If a new pizzeria were to be formulated, one might forefront and hijack the establishment’s hidden maintenance and service work. In Chtcheglov’s sardonic tone, I might announce the appointment of a new management team. Staff would no longer serve under the elusive figure of Franco but instead the transparent moniker Frankie - Manky Frankie. Inside the restaurant, entropy would reign supreme. Fungi would grow in thick shelves from the walls but also the tables, stairs, and utensils. Bouts of watercress, spinach, and peas would grow in deep-set, water-logged motes running along each wall.
The menu would solely list produce cultivated and foraged within the restaurant. Neighbourhood rodents must be caught and carved if a customer has a preference for meat. A single septic tank and a simple hydroponic system would keep all nature in balance.

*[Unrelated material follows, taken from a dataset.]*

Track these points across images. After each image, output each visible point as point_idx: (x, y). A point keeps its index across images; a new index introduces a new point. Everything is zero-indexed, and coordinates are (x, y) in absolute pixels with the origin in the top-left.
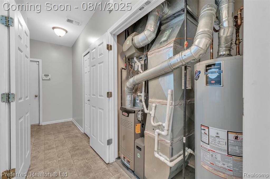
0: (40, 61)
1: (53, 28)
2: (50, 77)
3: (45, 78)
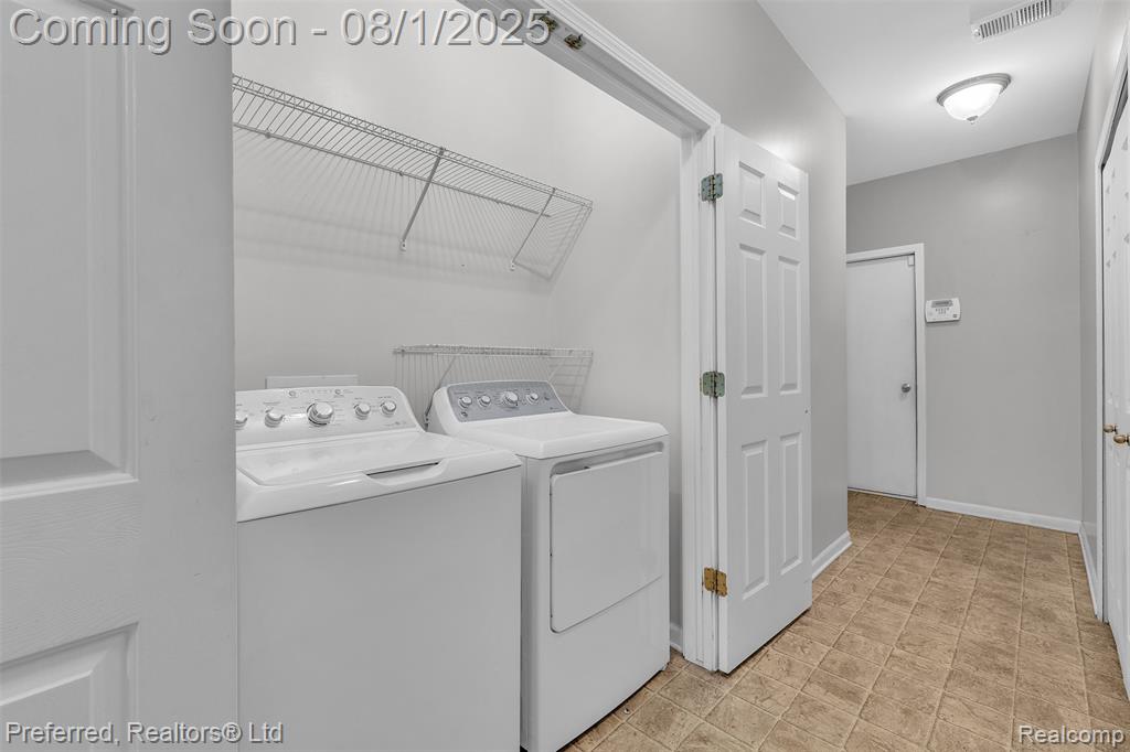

The menu would move with the seasons. In winter, the interior’s crop might entirely perish. This would reintroduce the acumen of the hunter-gatherer, a ‘forgotten desire’. Everybody pitches in, society thrives. Customers would no longer sit down to their private dinnertime spectacles but would engage in a situation of invigorating, albeit nauseous, uncertainty.
Artist Zeger Reyers engages in a near identical form of Situationism. With a desire to humanise the domestic sphere, Rayers planted mycelium within everyday objects. The mushrooms were then prepared and served during the exhibition finissage. Through consuming from the furniture, the objects were reestablished as secondary - as tools and accessories. The furniture became wood, glue, and damp again - No longer confined to the trappings of a feminine realm.